Die Digitalisierung wird Geschäftsmodelle und -prozesse der deutschen Reeder in den kommenden Jahren stark verändern. Über die Hälfte der für die PwC-Reederstudie 2016 befragten Führungskräfte sind der Ansicht, dass Reedereien in der Lieferkette künftig mehr Aufgaben übernehmen müssen, um wettbewerbsfähig zu bleiben. Dazu sind hohe Investitionen erforderlich, die vor dem Hintergrund eines anhaltend schwierigen wirtschaftlichen Umfeldes finanziert werden müssen.

Digitalisierung setzt Geschäftsmodelle unter Druck

Die neuen digitalen Möglichkeiten werden das Leistungsspektrum der Unternehmen im maritimen Sektor dramatisch verändern. Die Hälfte der Befragten (51 Prozent) geht davon aus, dass deutsche Reedereien in Zukunft mehr Aufgaben innerhalb der Transportketten übernehmen müssen, um wettbewerbsfähig zu bleiben. Gut sechs von zehn der befragten Reeder erwarten, dass Technologieunternehmen wie Google und Amazon den digitalen Umbau der Branche mit technischen Dienstleistungen unterstützen werden.

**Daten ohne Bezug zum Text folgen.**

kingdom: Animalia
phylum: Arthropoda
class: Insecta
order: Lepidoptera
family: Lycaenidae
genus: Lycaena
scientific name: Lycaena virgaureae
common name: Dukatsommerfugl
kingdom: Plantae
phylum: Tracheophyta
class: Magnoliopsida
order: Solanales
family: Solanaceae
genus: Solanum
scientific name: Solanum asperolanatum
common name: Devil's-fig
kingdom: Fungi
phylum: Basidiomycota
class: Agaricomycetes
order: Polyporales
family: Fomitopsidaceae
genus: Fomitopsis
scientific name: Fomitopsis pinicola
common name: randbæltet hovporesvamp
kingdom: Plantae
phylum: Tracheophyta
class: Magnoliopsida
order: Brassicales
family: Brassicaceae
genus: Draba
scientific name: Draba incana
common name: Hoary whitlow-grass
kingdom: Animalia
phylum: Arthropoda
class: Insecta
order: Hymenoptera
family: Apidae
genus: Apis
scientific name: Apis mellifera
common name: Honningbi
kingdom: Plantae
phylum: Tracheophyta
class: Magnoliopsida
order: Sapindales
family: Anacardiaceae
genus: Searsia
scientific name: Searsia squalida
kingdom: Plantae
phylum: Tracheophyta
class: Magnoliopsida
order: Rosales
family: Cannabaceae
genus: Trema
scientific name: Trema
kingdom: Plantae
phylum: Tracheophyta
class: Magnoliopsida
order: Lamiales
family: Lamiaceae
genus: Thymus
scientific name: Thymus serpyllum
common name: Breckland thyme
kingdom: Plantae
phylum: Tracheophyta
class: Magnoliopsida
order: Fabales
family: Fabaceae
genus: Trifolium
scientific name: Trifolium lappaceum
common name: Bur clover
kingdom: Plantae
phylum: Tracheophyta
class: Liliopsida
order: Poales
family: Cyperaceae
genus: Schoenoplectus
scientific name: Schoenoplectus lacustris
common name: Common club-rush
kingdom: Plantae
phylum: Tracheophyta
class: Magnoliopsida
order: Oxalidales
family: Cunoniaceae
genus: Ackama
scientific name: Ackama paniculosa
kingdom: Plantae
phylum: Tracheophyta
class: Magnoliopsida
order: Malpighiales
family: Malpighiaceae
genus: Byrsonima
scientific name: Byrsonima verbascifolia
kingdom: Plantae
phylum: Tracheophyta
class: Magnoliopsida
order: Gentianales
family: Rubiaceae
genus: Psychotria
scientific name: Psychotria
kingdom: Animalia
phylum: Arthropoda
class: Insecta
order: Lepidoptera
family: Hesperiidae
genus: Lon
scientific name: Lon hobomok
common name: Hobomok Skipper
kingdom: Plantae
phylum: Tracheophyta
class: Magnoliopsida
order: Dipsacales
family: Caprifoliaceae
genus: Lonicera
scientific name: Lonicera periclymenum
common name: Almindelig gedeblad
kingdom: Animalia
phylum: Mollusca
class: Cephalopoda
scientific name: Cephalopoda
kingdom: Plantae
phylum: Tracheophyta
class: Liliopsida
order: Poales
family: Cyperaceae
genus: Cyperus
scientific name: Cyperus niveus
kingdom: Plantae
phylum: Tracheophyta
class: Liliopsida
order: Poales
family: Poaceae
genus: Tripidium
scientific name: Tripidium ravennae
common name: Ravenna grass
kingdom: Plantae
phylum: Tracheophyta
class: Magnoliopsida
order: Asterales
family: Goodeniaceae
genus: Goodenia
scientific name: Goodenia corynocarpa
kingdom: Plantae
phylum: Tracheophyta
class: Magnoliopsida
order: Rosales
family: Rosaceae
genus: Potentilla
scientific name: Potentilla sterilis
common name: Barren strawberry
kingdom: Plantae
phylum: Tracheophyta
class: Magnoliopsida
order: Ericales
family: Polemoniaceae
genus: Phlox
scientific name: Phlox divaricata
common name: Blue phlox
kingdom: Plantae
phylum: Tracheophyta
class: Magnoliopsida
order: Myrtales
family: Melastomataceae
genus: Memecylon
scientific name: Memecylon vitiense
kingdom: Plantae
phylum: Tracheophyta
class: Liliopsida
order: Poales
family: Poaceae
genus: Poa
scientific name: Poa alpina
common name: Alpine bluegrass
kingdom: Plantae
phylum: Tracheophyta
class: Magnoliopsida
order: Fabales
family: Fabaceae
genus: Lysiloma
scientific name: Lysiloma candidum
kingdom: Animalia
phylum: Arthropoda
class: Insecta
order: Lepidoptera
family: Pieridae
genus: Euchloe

Wachstumserwartungen auf neuem Tiefstand

Nur ein gutes Drittel (35 Prozent) der Befragten rechnet für die kommenden zwölf Monate mit steigenden Erlösen, vor einem Jahr waren noch 55 Prozent der Reeder optimistisch gestimmt. Von steigenden Charterraten gehen derzeit nur noch 27 Prozent der Reeder aus gegenüber 56 Prozent im Jahr 2015.

Die wirtschaftliche Ausgangslage schlägt sich auch in den Investitionsplänen der befragten Unternehmen nieder. Im Vorjahresvergleich wollen etwas weniger Befragte neue Schiffe anschaffen (70 Prozent gegenüber 74 Prozent im Jahr 2015), aber mehr Reeder einen Teil ihrer Flotte verkaufen (59 Prozent gegenüber 45 Prozent im Jahr 2015).

Beteiligungen ersetzen Bankkredite

Um die erforderlichen Investitionen in die Digitalisierung und Flottenmodernisierung finanzieren zu können, setzen die Reeder immer stärker auf Direktinvestitionen statt Bankkredite. So erwarten mittlerweile fast neun von zehn Reedern, dass Banken künftig weniger zur Finanzierung beitragen werden, während 72 Prozent auf ein stärkeres Engagement institutioneller Investoren bauen.